Capa original da edição da Companhia das Letras (capa nacional definitiva ainda por revelar) |
Passageiro do fim do dia (Rubens Figueiredo)
O romance vencedor do prestigiado Prémio PT Literatura 2011 é um livro sobre várias viagens. A primeira começa quando Pedro, o passageiro do fim do dia, apanha o autocarro do centro da cidade rumo à periferia para ir ter com a namorada. É hora de ponta e a viagem demora. Dá tempo para ler e também para deixar correr os pensamentos.
Pedro é um observador. Uma pequena cicatriz no cotovelo do homem que está sentado à sua frente, ou o longo suspirar da mulher que segue ali ao lado, são pequenos detalhes que (nos) prendem a atenção e fazem voar, para logo regressar(mos) ao livro de Darwin e às notícias da economia que Pedro ouve no pequeno rádio a pilhas.
Observando o que se passa dentro do autocarro, e também na rua, Pedro é, terminada a viagem, um homem diferente, alguém mais atento às desigualdades sociais, mais conhecedor e mais crítico.
O passageiro do fim do dia é por isso literatura, sociologia e política. Numa alegoria plena dos dramas urbanos contemporâneos, Rubens Figueiredo oferece ao leitor um retrato do Brasil atual, desigual, fervilhante, e uma história que revela a beleza delicada de uma escrita sobre a periferia pobre da cidade grande: uma espécie de panela de pressão de violência e de crueza no fundo de verdade que é o osso da vida.
Deixo-vos, além do booktrailer, os belos parágrafos de abertura do livro, para lhe apanharem o gosto!
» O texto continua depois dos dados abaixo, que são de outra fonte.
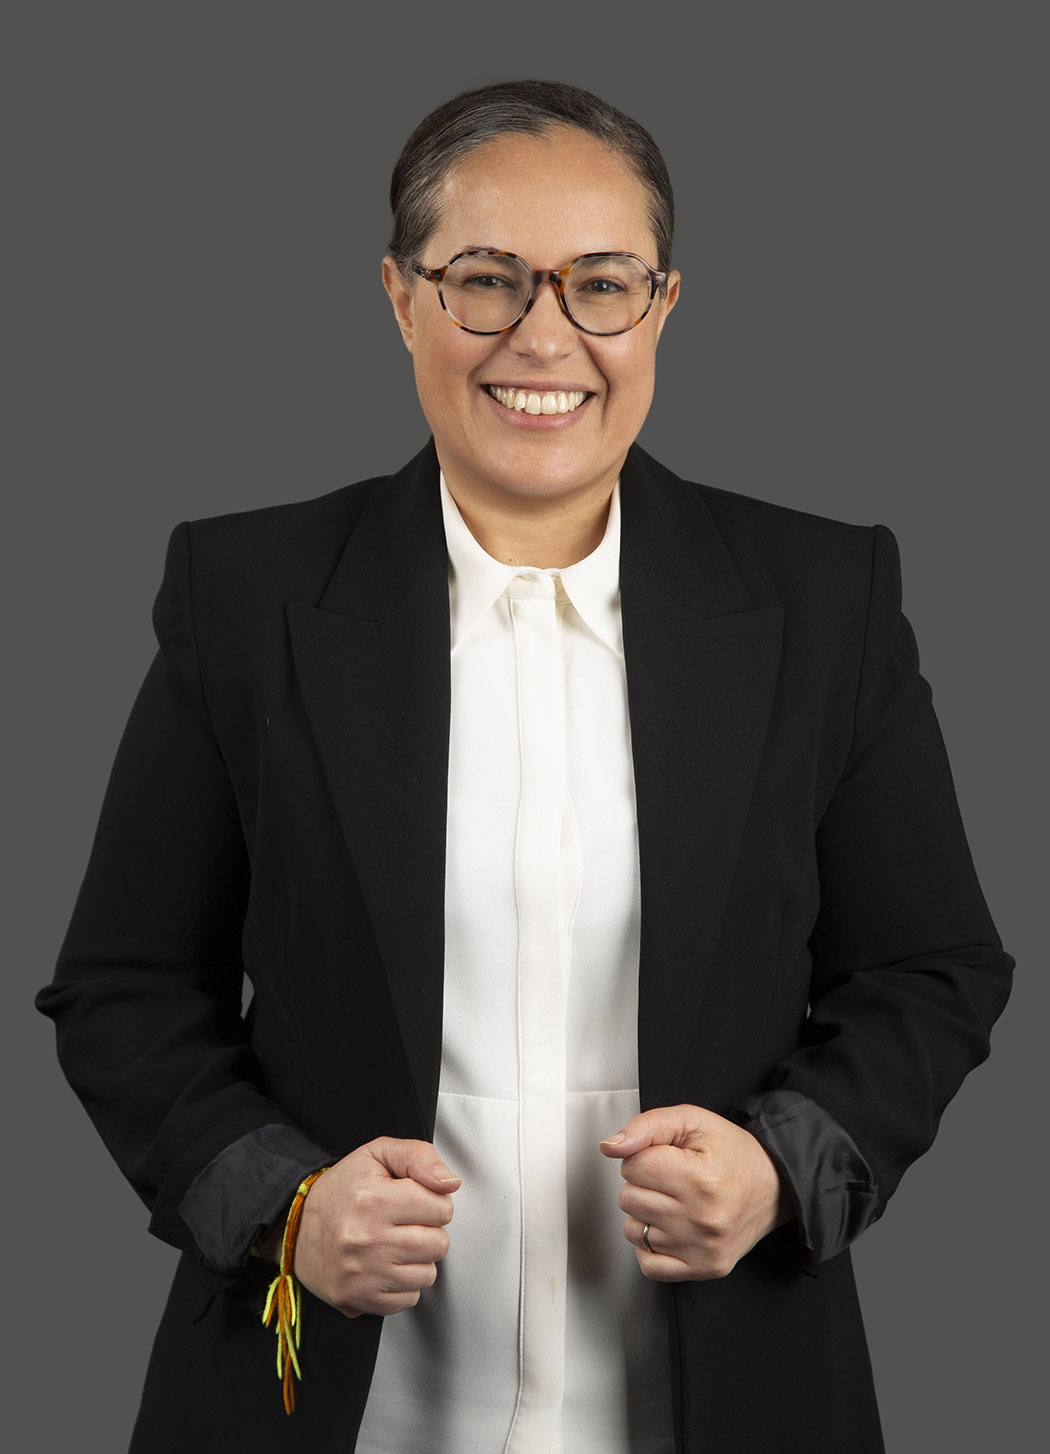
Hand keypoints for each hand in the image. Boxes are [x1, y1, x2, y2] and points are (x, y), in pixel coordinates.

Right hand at [290, 1138, 459, 1316]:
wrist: (297, 1227)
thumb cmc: (343, 1189)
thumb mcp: (378, 1154)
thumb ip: (420, 1157)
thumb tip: (450, 1183)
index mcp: (373, 1200)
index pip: (441, 1207)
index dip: (435, 1201)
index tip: (416, 1200)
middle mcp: (367, 1240)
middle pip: (438, 1244)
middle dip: (430, 1231)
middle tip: (406, 1222)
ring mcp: (362, 1274)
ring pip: (427, 1274)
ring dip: (418, 1259)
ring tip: (396, 1243)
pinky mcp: (358, 1298)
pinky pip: (408, 1299)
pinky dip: (403, 1283)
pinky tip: (386, 1265)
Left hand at [600, 1104, 792, 1280]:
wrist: (774, 1186)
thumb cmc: (732, 1153)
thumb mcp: (691, 1121)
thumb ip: (646, 1127)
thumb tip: (610, 1147)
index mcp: (701, 1178)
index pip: (633, 1166)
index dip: (643, 1156)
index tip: (664, 1157)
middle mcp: (703, 1218)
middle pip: (629, 1198)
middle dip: (642, 1183)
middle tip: (671, 1178)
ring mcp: (703, 1248)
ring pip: (634, 1230)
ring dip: (645, 1213)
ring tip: (673, 1201)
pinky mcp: (704, 1269)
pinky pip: (648, 1264)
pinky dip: (650, 1246)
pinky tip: (670, 1228)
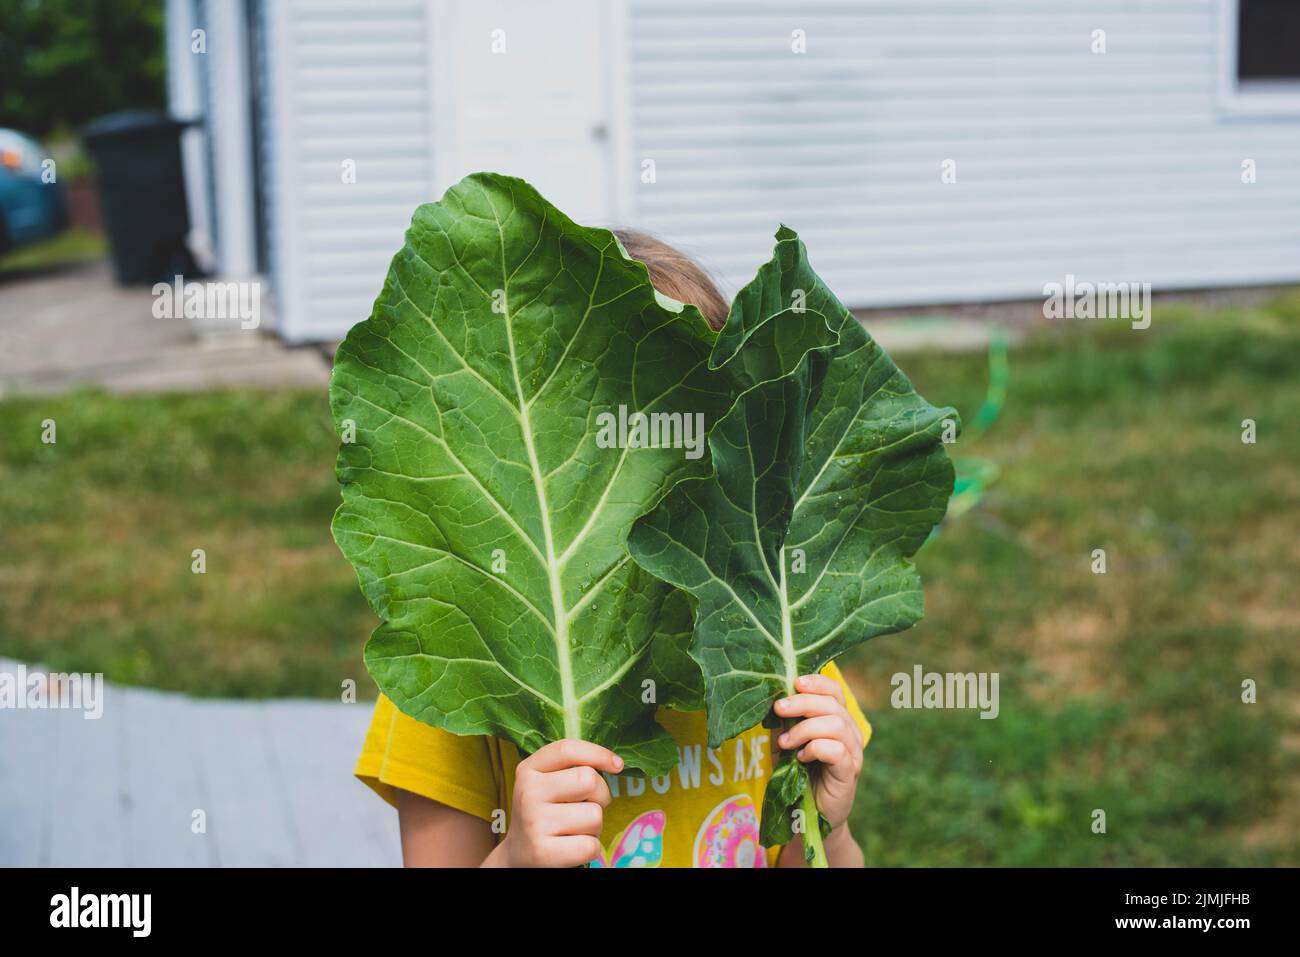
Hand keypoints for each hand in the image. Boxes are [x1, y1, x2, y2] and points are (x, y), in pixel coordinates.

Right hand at [485, 739, 618, 867]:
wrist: (518, 855)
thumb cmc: (545, 813)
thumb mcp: (547, 783)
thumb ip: (571, 767)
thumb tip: (616, 763)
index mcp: (528, 770)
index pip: (567, 750)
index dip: (598, 753)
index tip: (617, 765)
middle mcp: (528, 793)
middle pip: (589, 780)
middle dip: (600, 795)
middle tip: (586, 806)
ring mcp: (534, 823)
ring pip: (595, 815)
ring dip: (594, 826)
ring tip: (575, 829)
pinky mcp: (542, 852)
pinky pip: (591, 845)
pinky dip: (591, 848)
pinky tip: (573, 847)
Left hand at [773, 674, 864, 832]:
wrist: (806, 814)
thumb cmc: (796, 774)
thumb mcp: (786, 741)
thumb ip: (784, 721)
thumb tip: (773, 696)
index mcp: (837, 720)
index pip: (834, 691)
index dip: (817, 683)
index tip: (794, 682)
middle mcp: (850, 733)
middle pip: (833, 705)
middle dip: (803, 703)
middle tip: (779, 709)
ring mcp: (853, 753)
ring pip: (836, 724)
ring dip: (804, 729)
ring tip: (785, 743)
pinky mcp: (849, 772)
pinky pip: (836, 750)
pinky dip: (815, 748)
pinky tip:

Não ver, não entender e até não sentir. E tudo isso sem chegar a ser um idiota e muito menos um louco aos olhos das pessoas. Um distraído, de certo modo — e até meio sem querer. O que também ajudava. Motivo de gozação para uns, de afeição para outros, ali estava uma qualidade que, quase aos trinta anos, ele já podia confundir com o que era — aos olhos das pessoas. Só que não bastava. Por mais distraído que fosse, ainda era preciso buscar distrações.
Pedro abriu com a unha a tampinha da parte de trás do rádio minúsculo e trocou a pilha. A música foi devolvida, tão forte quanto os chiados e mais alta do que os barulhos da rua. Ele tinha enfiado os fones nos ouvidos. Estava de pé, num fim de tarde, colhido numa diagonal rasante por um sol cor de brasa que se recusava a ir embora e se negava a refrescar. Um sol quase colado à sua testa e também à testa de todos os outros, que se mantinham em ordem numa fila, à espera do ônibus no ponto final.
Não havia nada entre o sol e as cabeças de todos ali, a não ser a parte mais alta do poste de concreto e os fios bambos de eletricidade ou de telefone, que lá em cima irradiavam para os dois lados numa simetria de costelas. A sombra da fila, estendida quase ao máximo sobre a calçada, era a única sombra. A demora do ônibus, o bafo de urina e de lixo, a calçada feita de buracos e poças, o asfalto ardente com borrões azuis de óleo, quase a ponto de fumegar — Pedro já estava até habituado. Não são os mimados, mas sim os adaptados que vão sobreviver.
Pensando bem, não era tanto uma questão de hábito nem de mimos. Acontece que toda hora é hora de avançar na escala evolutiva, subir mais um degrau. É mesmo impossível ficar parado e, qualquer que seja a direção em que as pernas começam a andar, o chão logo toma a forma de uma escada. Além do mais, é preciso reconhecer: sem mal‑estar, sem adversidade, sem um castigo sequer, como se pode esperar que haja alguma adaptação?